Er wies außerdem auf die Anstrengung der iranischen Regierung zum Hören von verschiedenen Meinungen und Ansichten der Staatsbürger hin und hob hervor: "Die Islamische Republik Iran hat bei den jüngsten Unruhen und Ausschreitungen im Land unterscheidet eindeutig zwischen Feinden und diejenigen, die unschuldige Menschen getötet haben sowie ihre ausländischen Unterstützer von den friedlichen Demonstranten."

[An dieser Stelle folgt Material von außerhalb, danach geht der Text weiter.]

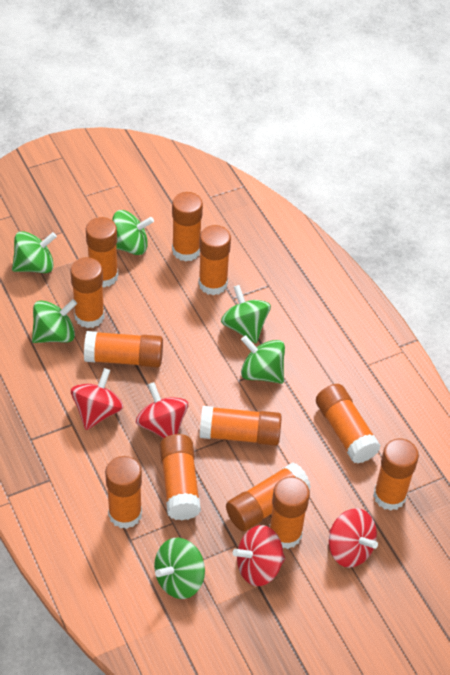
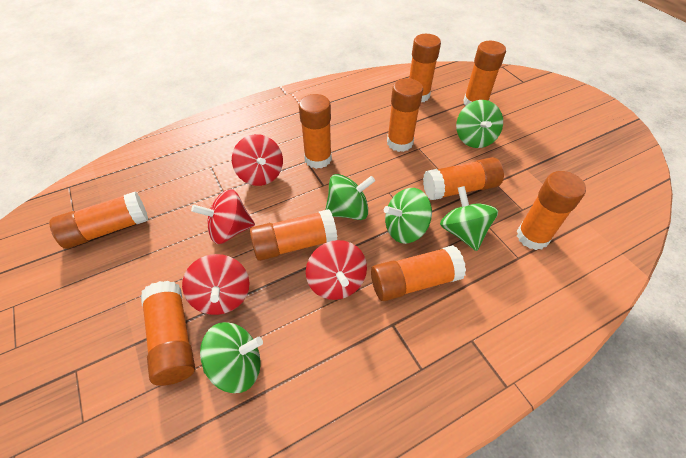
green spinning top: [12,231,57,273] [32,299,77,343] [112,210,154,255] [154,538,205,599] [221,285,271,343] [241,335,285,384] = 6 -> [200,322,263,393] [325,174,375,220] [384,188,432,244] [440,186,498,251] [456,100,503,148] = 5
orange glue stick: [70,257,105,328] [84,331,163,368] [86,217,118,287] [105,456,142,529] [159,434,201,520] [172,192,203,261] [199,225,231,295] [200,406,282,446] [226,462,311,531] [269,477,310,549] [316,384,381,464] [373,439,419,511] = 12 -> [49,191,148,249] [141,281,195,386] [249,209,337,261] [299,94,332,169] [371,245,466,301] [387,78,423,152] [409,34,441,102] [423,157,504,200] [463,41,506,106] [517,171,586,250] = 10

Entsprechend den Ermittlungsergebnissen werde die Islamische Republik Iran die notwendigen Entscheidungen im Einklang mit den Rechten des iranischen Volkes und zur Herstellung der dauerhaften Sicherheit treffen, hieß es weiter.

Nach der Rationierung von Benzin und der Erhöhung der Benzinpreise am 15. November nutzten einige Randalierer die friedlichen Proteste der Bürger aus, um Einrichtungen anzugreifen und in Brand zu setzen. Die USA und einige westlichen Länder haben danach ihre haltlosen Behauptungen gegen Iran wiederholt und die Randalierer, die nach der Benzinpreiserhöhung in einigen Städten Irans öffentliche Einrichtungen beschädigten, unterstützt.